When Leasing Is The Question Options Are The Answer

There are some circumstances where leasing may not be the right financial solution. Leasing may be more expensive that outright ownership over extended periods of time. Once a lease period has ended there isn’t any residual value in the asset in the way that outright purchase would make the equipment your property. However this can be addressed by the inclusion of an option to own as part of the lease terms.
If there’s a possibility that owning your equipment might be more useful to you in the future, an option that, at a future time of your choosing, allows you to end the lease and take ownership of the equipment, may be something beneficial to negotiate into the terms of the lease. This sort of lease option gives you a lot of flexibility in controlling how much of the cost is taken on, in response to changes in the business climate.

Leasing with an option to purchase is a really useful tool when you’re starting a new business. That’s the time when you most urgently need to minimize costs, risks and obligations. A new business is vulnerable to anything that ties up capital or drains revenues. Once the business builds up a steady cash flow you can decide whether or not you’re better served by taking on debt to purchase your equipment.
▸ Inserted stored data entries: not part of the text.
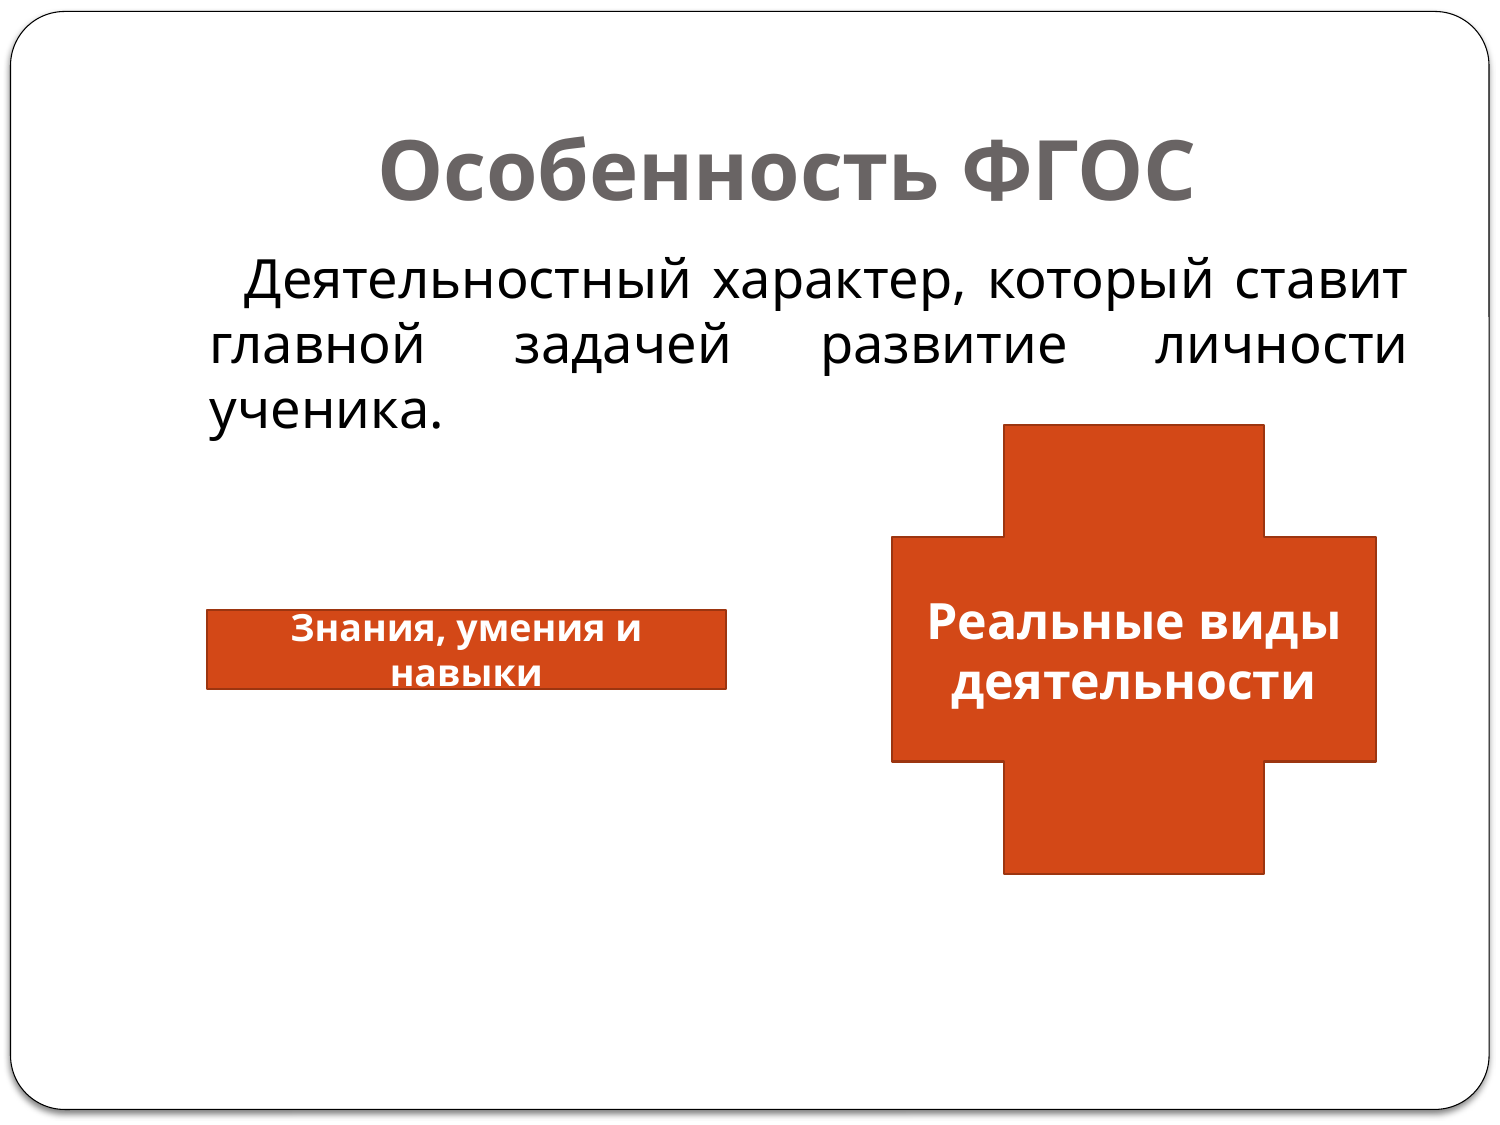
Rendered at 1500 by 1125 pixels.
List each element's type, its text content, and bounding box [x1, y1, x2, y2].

title Особенность ФГОС [150, 45, 1425, 233]
text_box Знания, умения и навыки [206, 609, 727, 690]
text_box Реальные виды деятельности [891, 424, 1377, 875]
list Деятельностный характер, который ставит главной задачей развитие личности ученика. [150, 237, 1425, 988]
It’s always a good idea to have the terms of your lease reviewed by an attorney. They will advise you against potential mistakes or restrictive clauses hidden in the depths of the lease contract. The expense of a legal counselor’s time and effort is cheap insurance against the financial burden of unsuitable terms or the cost of a lawsuit later on.

Leases are great financial tools to leverage capital assets, while still accounting for uncertainty in the market. When your business has established good revenue and profit levels that’s the time to consider exercising options to buy. The flexibility of equipment leases helps you handle the adaptive challenges of the unpredictable and competitive business environment.